• _Data under study_:
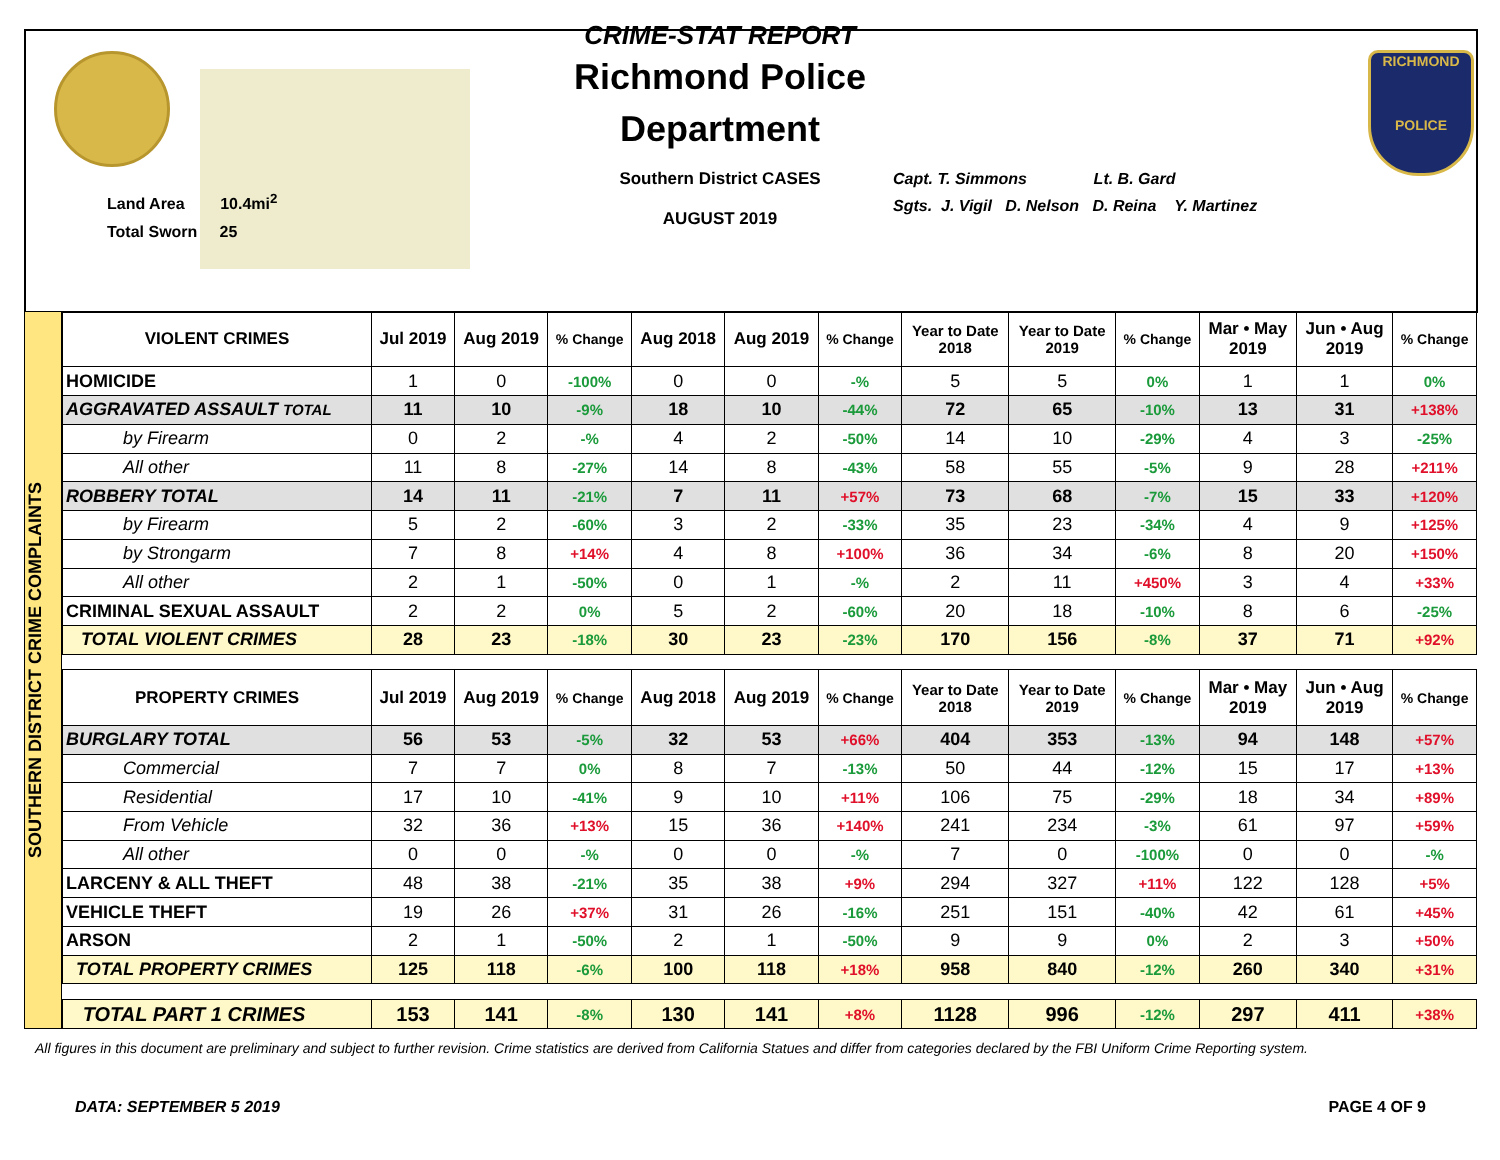Land Area 10.4mi<sup>2</sup>
Total Sworn 25
CRIME-STAT REPORT
Richmond Police Department
Southern District CASES
AUGUST 2019
Capt. T. Simmons Lt. B. Gard
Sgts. J. Vigil D. Nelson D. Reina Y. Martinez
RICHMOND
POLICE
SOUTHERN DISTRICT CRIME COMPLAINTS
| VIOLENT CRIMES | Jul 2019 | Aug 2019 | % Change | Aug 2018 | Aug 2019 | % Change | Year to Date 2018 | Year to Date 2019 | % Change | Mar • May 2019 | Jun • Aug 2019 | % Change |
| --- | --- | --- | --- | --- | --- | --- | --- | --- | --- | --- | --- | --- |
| HOMICIDE | 1 | 0 | -100% | 0 | 0 | -% | 5 | 5 | 0% | 1 | 1 | 0% |
| AGGRAVATED ASSAULT TOTAL | 11 | 10 | -9% | 18 | 10 | -44% | 72 | 65 | -10% | 13 | 31 | +138% |
| by Firearm | 0 | 2 | -% | 4 | 2 | -50% | 14 | 10 | -29% | 4 | 3 | -25% |
| All other | 11 | 8 | -27% | 14 | 8 | -43% | 58 | 55 | -5% | 9 | 28 | +211% |
| ROBBERY TOTAL | 14 | 11 | -21% | 7 | 11 | +57% | 73 | 68 | -7% | 15 | 33 | +120% |
| by Firearm | 5 | 2 | -60% | 3 | 2 | -33% | 35 | 23 | -34% | 4 | 9 | +125% |
| by Strongarm | 7 | 8 | +14% | 4 | 8 | +100% | 36 | 34 | -6% | 8 | 20 | +150% |
| All other | 2 | 1 | -50% | 0 | 1 | -% | 2 | 11 | +450% | 3 | 4 | +33% |
| CRIMINAL SEXUAL ASSAULT | 2 | 2 | 0% | 5 | 2 | -60% | 20 | 18 | -10% | 8 | 6 | -25% |
| TOTAL VIOLENT CRIMES | 28 | 23 | -18% | 30 | 23 | -23% | 170 | 156 | -8% | 37 | 71 | +92% |
| PROPERTY CRIMES | Jul 2019 | Aug 2019 | % Change | Aug 2018 | Aug 2019 | % Change | Year to Date 2018 | Year to Date 2019 | % Change | Mar • May 2019 | Jun • Aug 2019 | % Change |
| BURGLARY TOTAL | 56 | 53 | -5% | 32 | 53 | +66% | 404 | 353 | -13% | 94 | 148 | +57% |
| Commercial | 7 | 7 | 0% | 8 | 7 | -13% | 50 | 44 | -12% | 15 | 17 | +13% |
| Residential | 17 | 10 | -41% | 9 | 10 | +11% | 106 | 75 | -29% | 18 | 34 | +89% |
| From Vehicle | 32 | 36 | +13% | 15 | 36 | +140% | 241 | 234 | -3% | 61 | 97 | +59% |
| All other | 0 | 0 | -% | 0 | 0 | -% | 7 | 0 | -100% | 0 | 0 | -% |
| LARCENY & ALL THEFT | 48 | 38 | -21% | 35 | 38 | +9% | 294 | 327 | +11% | 122 | 128 | +5% |
| VEHICLE THEFT | 19 | 26 | +37% | 31 | 26 | -16% | 251 | 151 | -40% | 42 | 61 | +45% |
| ARSON | 2 | 1 | -50% | 2 | 1 | -50% | 9 | 9 | 0% | 2 | 3 | +50% |
| TOTAL PROPERTY CRIMES | 125 | 118 | -6% | 100 | 118 | +18% | 958 | 840 | -12% | 260 | 340 | +31% |
| TOTAL PART 1 CRIMES | 153 | 141 | -8% | 130 | 141 | +8% | 1128 | 996 | -12% | 297 | 411 | +38% |
All figures in this document are preliminary and subject to further revision. Crime statistics are derived from California Statues and differ from categories declared by the FBI Uniform Crime Reporting system.
DATA: SEPTEMBER 5 2019 PAGE 4 OF 9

• _Work item_:
With the line holding "28 | +211% |" as the first and the line holding "15 | 17 | +13% |" as the last, please transcribe exactly the lines of the material above in that range and nothing else.

• _Task response_:
| All other | 11 | 8 | -27% | 14 | 8 | -43% | 58 | 55 | -5% | 9 | 28 | +211% |
| ROBBERY TOTAL | 14 | 11 | -21% | 7 | 11 | +57% | 73 | 68 | -7% | 15 | 33 | +120% |
| by Firearm | 5 | 2 | -60% | 3 | 2 | -33% | 35 | 23 | -34% | 4 | 9 | +125% |
| by Strongarm | 7 | 8 | +14% | 4 | 8 | +100% | 36 | 34 | -6% | 8 | 20 | +150% |
| All other | 2 | 1 | -50% | 0 | 1 | -% | 2 | 11 | +450% | 3 | 4 | +33% |
| CRIMINAL SEXUAL ASSAULT | 2 | 2 | 0% | 5 | 2 | -60% | 20 | 18 | -10% | 8 | 6 | -25% |
| TOTAL VIOLENT CRIMES | 28 | 23 | -18% | 30 | 23 | -23% | 170 | 156 | -8% | 37 | 71 | +92% |
| PROPERTY CRIMES | Jul 2019 | Aug 2019 | % Change | Aug 2018 | Aug 2019 | % Change | Year to Date 2018 | Year to Date 2019 | % Change | Mar • May 2019 | Jun • Aug 2019 | % Change |
| BURGLARY TOTAL | 56 | 53 | -5% | 32 | 53 | +66% | 404 | 353 | -13% | 94 | 148 | +57% |
| Commercial | 7 | 7 | 0% | 8 | 7 | -13% | 50 | 44 | -12% | 15 | 17 | +13% |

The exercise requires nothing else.